В Москву шли тысячи писем и телеграмм с горячими пожеланиями скорейшего выздоровления товарища Сталина. Люди надеялись на выздоровление вождя. В полдень — вновь консилиум. Результаты докладывают окончательно измученным и измятым членам Президиума, которые по одному, по два выходят в соседние комнаты и засыпают тут же в самых нелепых позах в креслах… Все как бы в полусне и бреду. И как только держались врачи…
12.00. «Расстройства дыхания усилились и были особенно резко выражены во вторую половину ночи и утром 5 марта. В начале девятого у больного появилась кровавая рвота, не обильная, которая закончилась тяжелым коллапсом, из которого больного с трудом удалось вывести…»
12.15. «Дыхание поверхностное, 31 в 1 мин. Пульс 120 в 1 мин. Значительная потливость. Кожные покровы бледны, губы и кисти рук цианотичны… Временами дрожание головы…»

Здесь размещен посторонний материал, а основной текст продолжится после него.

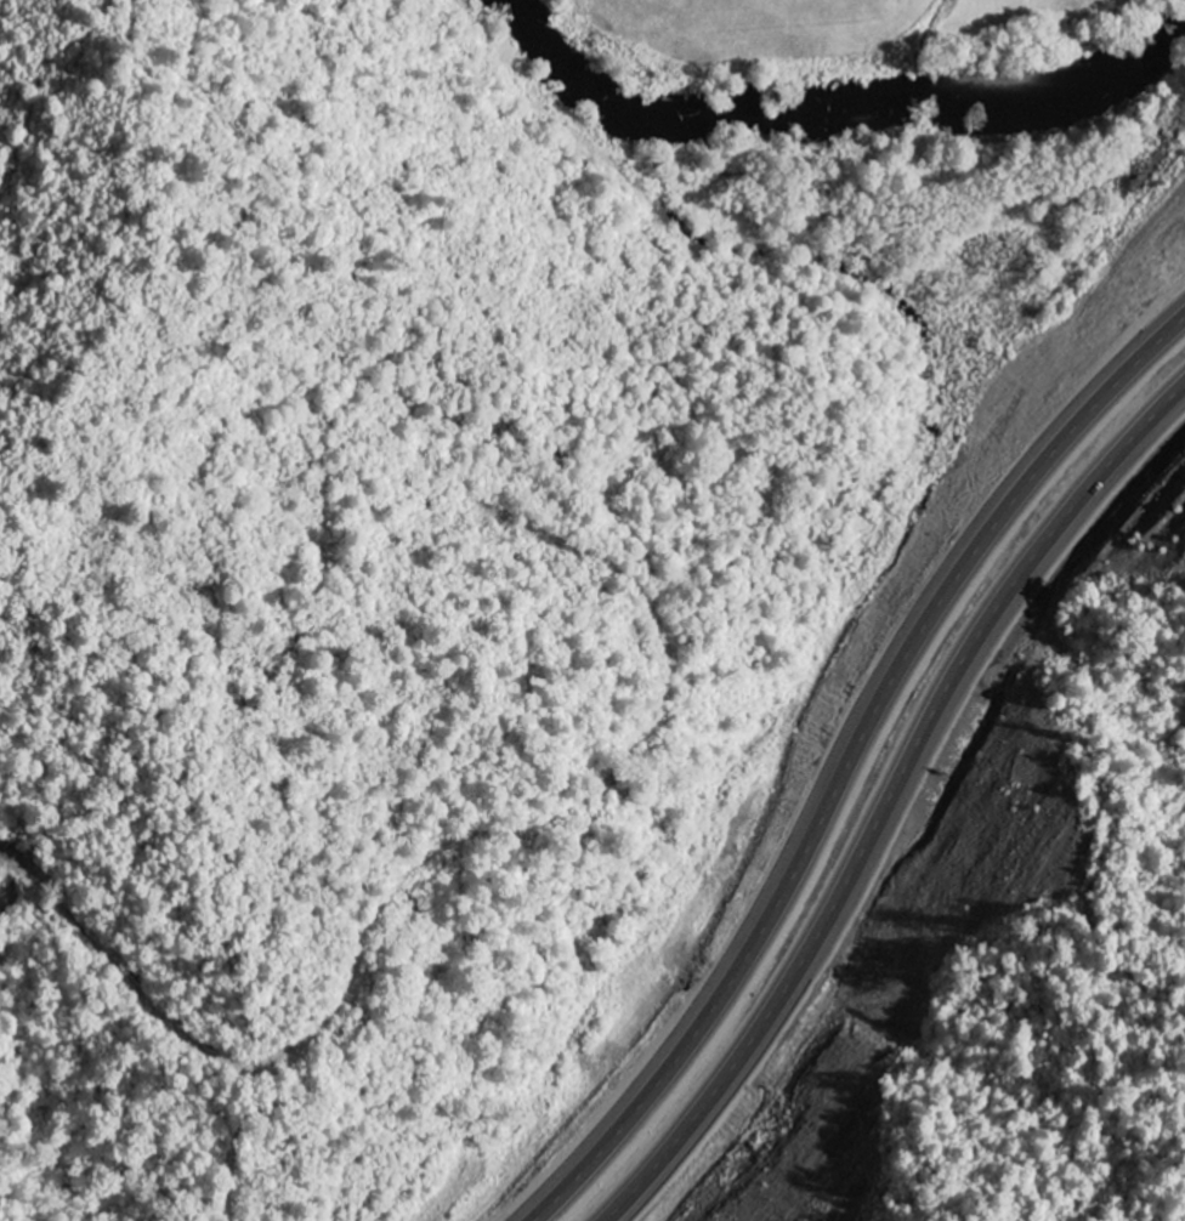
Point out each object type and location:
river: (839, 104)
road: (865, 764)
road: (893, 801)

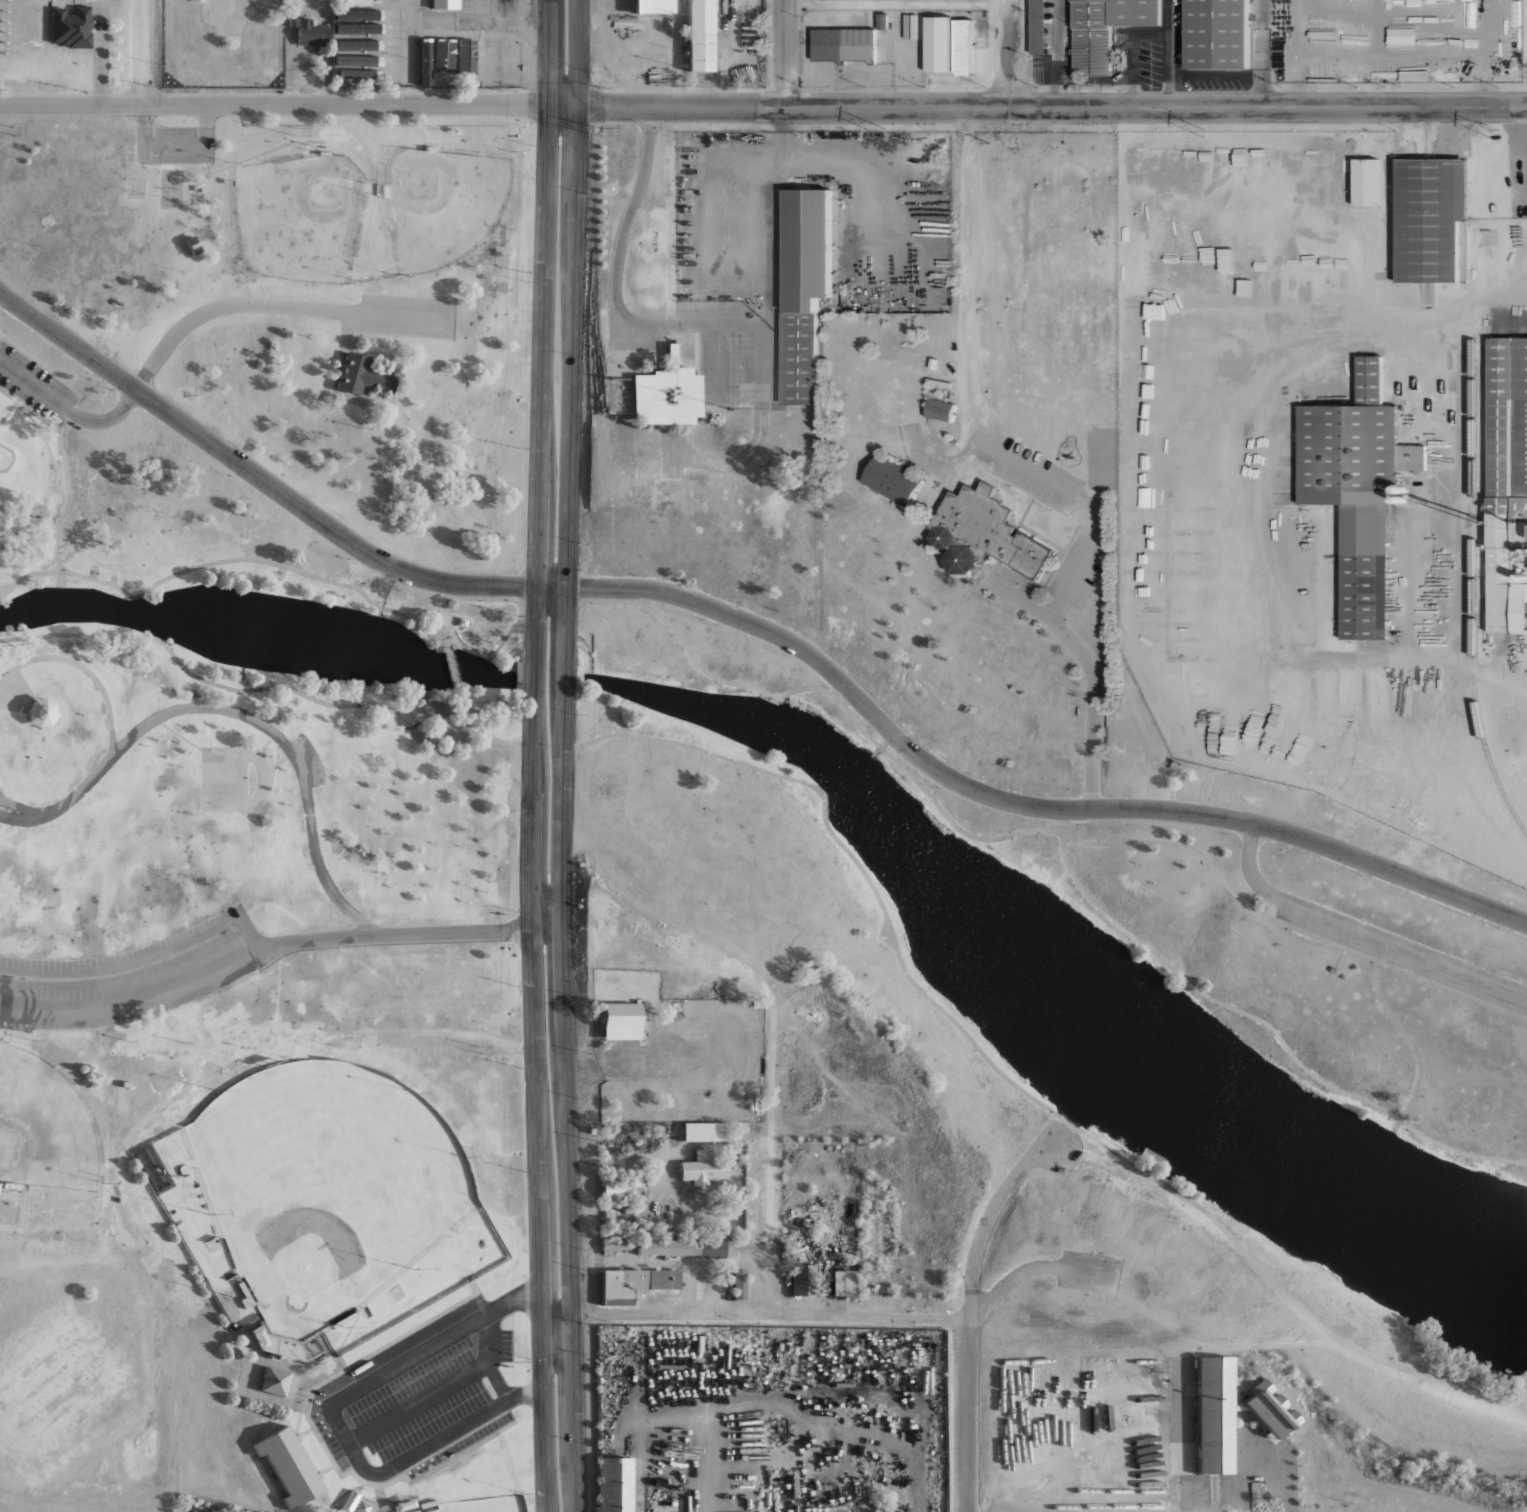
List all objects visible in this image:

21.30. «Резкая потливость. Больной влажный. Пульс нитевидный. Цианоз усилился. Число дыханий 48 в 1 минуту. Тоны сердца глухие. Кислород (1 подушка). Дыхание поверхностное».
21.40. «Карбоген (4,6 % СО) 30 секунд, потом кислород. Цианоз остается. Пульс едва прощупывается. Больной влажный. Дыхание учащенное, поверхностное. Повторен карбоген (6 % СО) и кислород. Сделаны инъекции камфоры и адреналина. Искусственное дыхание».
Врачи непрерывно делали искусственное дыхание. Тщетно. Приходит момент, когда каждый человек перешагивает невидимую тонкую линию, делящую земное бытие от «того» мира. Никто, даже диктаторы, не могут перешагнуть обратно…
21.50. «Товарищ И. В. Сталин скончался».
Г. Д. Чеснокова:
— Светлана плакала. После смерти Сталина Неговский отошел, а меня Светлана не пускала. Она попросила причесать его. Он был всклокочен и брови в беспорядке. Я причесала брови, потом волосы. Назад зачесывала и немного направо. Волосы у него были не очень жидкие. Потом Светлана обратила внимание, что у него открыты глаза. Я стала закрывать ему глаза, но они никак не закрывались. Тогда я попросила Светлану дать мне пятаки. Она говорит так растерянно: «А у меня нет…» И тогда я еще раз опустила ему веки и долго-долго держала, чтобы глаза закрылись. Потом отпустила, но веки все равно чуть-чуть приподнялись и слегка приоткрыли белки.
Ворошилов плакал. Маленков был спокоен. Берия кричал, носил мундир Сталина, что-то еще на улицу, в машину. «Скорую» он вызывал, чтобы отвезти тело в Кремль.
Потом Чеснокову, по ее словам, напоила чаем Светлана. Она попила и вышла на улицу. Но там стоял Берия. Он схватил врача за руку и, ни слова не говоря, завел в комнату и, как ей показалось, закрыл.
В этой комнате Чеснокова почти сутки просидела без сна, не знала, как ей выйти. За стеной что-то двигали, кто-то говорил. Чеснокова была в шоке.
Потом ей стало совсем невыносимо, она подошла к двери, которая оказалась открытой. Чеснокова вышла на улицу. И прямо в халате, замерзшая, пошла домой. Ее подвезла немного какая-то машина, а так, в основном, все пешком добиралась.